# EXERCISE INSTRUCTIONS:
a: Return the stretch of the arithmetic sequence thread from "b) 11 th term" through "From equation (1)", copied word for word.
b: In the arithmetic sequence thread, list every equation tagged with a label in parentheses, such as (1), and give each one with its label.
***** QUOTED PASSAGE
The 5th term of an arithmetic sequence is 20 and the 8th term is 32 . (a) What is the common difference of this sequence? (b) Find its 11th term
Answers
Answer :
Common difference = 4
11th term of A.P = 44
Step-by-step Explanation :
Given : 5th term of A.P = 20
8th term of A.P = 32
To find : a) Common difference = ?
b) 11 th term of A.P = ?
We know that nth term of an AP is given as an = a1 + ( n - 1 ) × d, therefore
A5 = a1 + (5-1) × d
20 = a1 + 4d ----------- (1)
Also,
A8 = a1 + ( 8-1 ) × d
32 = a1 + 7d --------- (2)
Subtract equation (2) by (1)
We get,
20 - 32 = a1 +4d - a1 - 7d
-12 = -3d
d = 12/3 = 4
From equation (1)
a1 = 20 - 4d
a1 = 20 - 4×(4)
a1 = 20 - 16
a1 = 20 - 16 = 4
A11 = 4 + (11-1) × (4)
= 4 + 40
= 44
a) Hence, the common difference is 4
b) Hence, the 11th term is 44
Answer:
The common difference is 4, and 11th term is 44.
Step-by-step explanation:
5th term of the AP = 20
8th term of the AP = 32
Let a be the first term.
nth term of any A.P is,
aₙ = a + (n - 1)d
20 = a + (5 - 1)d
20 - a = 4d
d = (20 - a)/4 ---- (i)
32 = a + (8 - 1)d
32 = a + 7d
32 - a = 7d
d = (32 - a)/7 ---- (ii)
Equate (i) and (ii),
(32 - a)/7 = (20 - a)/4
4(32 - a) = 7(20 - a)
128 - 4a = 140 - 7a
128 - 140 = -7a + 4a
-12 = -3a
a = 4
Put value of 'a' in eq. (i),
d = (20 - 4)/4
d = 16/4
d = 4
Common difference is 4.
11th Term,
a₁₁ = a + (n - 1)d
= 4 + (11 - 1)4
= 4 + 40
= 44
Therefore, the common difference is 4, and 11th term is 44.
**********
***** RECORDED DATA
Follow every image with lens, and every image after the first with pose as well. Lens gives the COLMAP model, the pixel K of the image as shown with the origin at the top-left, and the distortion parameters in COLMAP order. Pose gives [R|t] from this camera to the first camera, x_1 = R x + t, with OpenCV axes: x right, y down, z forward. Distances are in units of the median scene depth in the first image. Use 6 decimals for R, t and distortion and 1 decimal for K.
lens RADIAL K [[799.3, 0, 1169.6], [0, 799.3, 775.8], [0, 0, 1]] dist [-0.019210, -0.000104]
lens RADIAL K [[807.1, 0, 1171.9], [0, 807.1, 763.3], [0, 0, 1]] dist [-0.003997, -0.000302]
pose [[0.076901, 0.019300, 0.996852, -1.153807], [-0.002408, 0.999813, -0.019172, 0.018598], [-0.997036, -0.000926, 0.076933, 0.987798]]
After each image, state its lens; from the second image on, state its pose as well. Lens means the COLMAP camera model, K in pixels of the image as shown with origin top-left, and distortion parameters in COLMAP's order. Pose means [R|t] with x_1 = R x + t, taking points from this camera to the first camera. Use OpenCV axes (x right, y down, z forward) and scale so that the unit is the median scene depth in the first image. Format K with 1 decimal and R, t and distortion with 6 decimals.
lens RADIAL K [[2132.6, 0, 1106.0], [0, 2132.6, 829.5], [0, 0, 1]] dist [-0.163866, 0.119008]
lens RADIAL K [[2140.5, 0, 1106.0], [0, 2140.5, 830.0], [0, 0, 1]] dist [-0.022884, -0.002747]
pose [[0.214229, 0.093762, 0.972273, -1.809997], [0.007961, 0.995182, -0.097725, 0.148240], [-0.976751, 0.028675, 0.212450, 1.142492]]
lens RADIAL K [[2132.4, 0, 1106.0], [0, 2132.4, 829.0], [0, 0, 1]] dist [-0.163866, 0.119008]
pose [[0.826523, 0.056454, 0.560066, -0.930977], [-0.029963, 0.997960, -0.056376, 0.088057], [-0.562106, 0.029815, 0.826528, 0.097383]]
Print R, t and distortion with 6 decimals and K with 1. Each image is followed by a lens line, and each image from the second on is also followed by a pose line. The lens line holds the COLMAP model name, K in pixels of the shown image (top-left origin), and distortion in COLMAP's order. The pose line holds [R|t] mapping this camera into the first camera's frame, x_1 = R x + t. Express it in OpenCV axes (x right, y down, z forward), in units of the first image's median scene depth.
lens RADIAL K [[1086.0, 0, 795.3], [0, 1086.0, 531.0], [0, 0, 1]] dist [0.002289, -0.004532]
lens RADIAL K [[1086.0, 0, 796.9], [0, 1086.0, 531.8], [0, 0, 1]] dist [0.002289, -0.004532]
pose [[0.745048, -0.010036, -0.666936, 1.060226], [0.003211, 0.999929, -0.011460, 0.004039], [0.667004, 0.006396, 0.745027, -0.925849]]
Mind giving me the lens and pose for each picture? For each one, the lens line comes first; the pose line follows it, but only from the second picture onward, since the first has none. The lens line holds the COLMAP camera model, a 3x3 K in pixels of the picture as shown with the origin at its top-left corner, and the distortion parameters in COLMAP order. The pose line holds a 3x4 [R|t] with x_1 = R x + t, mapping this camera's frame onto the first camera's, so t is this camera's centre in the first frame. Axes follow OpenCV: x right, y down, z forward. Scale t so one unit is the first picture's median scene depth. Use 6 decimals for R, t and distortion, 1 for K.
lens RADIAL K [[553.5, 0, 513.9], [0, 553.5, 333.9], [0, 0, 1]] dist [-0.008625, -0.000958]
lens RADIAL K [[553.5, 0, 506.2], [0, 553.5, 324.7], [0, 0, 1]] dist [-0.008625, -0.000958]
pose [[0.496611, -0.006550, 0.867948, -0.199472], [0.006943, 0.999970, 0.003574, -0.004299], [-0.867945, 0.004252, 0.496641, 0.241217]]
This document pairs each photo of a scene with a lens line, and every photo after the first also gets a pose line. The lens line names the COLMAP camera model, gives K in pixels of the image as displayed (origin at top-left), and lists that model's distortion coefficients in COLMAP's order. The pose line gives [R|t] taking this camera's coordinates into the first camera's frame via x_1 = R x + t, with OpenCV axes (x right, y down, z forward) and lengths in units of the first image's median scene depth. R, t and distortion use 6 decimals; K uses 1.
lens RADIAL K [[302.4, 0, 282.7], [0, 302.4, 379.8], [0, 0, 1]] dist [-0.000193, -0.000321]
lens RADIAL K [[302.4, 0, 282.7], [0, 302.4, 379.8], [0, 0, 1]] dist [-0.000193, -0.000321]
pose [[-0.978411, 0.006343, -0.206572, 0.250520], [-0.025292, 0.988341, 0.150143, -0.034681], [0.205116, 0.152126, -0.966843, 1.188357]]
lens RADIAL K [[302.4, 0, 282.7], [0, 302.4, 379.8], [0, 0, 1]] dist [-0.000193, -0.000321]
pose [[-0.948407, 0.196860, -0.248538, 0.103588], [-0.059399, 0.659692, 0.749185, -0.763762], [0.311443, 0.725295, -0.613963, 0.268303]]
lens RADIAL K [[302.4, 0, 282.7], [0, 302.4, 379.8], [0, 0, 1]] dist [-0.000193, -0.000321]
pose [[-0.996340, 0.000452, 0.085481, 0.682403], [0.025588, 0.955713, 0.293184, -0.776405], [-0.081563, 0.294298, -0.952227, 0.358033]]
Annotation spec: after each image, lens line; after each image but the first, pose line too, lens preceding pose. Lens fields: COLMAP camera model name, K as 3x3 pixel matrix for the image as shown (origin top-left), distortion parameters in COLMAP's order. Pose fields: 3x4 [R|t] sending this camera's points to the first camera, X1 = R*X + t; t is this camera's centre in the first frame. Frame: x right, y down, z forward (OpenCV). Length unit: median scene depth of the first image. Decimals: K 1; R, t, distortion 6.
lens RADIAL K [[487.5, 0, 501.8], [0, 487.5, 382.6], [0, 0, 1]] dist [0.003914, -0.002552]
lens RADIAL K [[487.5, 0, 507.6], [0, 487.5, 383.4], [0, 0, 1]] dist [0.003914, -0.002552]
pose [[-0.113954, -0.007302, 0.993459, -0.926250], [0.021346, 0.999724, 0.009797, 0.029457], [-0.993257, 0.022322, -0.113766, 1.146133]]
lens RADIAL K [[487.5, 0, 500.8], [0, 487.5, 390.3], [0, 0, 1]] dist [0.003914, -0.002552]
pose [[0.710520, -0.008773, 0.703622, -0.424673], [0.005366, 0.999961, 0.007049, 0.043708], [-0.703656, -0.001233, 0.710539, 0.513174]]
**********
# YOUR WRITTEN ANSWERS:
a:
b) 11 th term of A.P = ?
We know that nth term of an AP is given as an = a1 + ( n - 1 ) × d, therefore
A5 = a1 + (5-1) × d
20 = a1 + 4d ----------- (1)
Also,
A8 = a1 + ( 8-1 ) × d
32 = a1 + 7d --------- (2)
Subtract equation (2) by (1)
We get,
20 - 32 = a1 +4d - a1 - 7d
-12 = -3d
d = 12/3 = 4
From equation (1)

b:
(1) 20 = a1 + 4d
(2) 32 = a1 + 7d
(i) d = (20 - a)/4
(ii) d = (32 - a)/7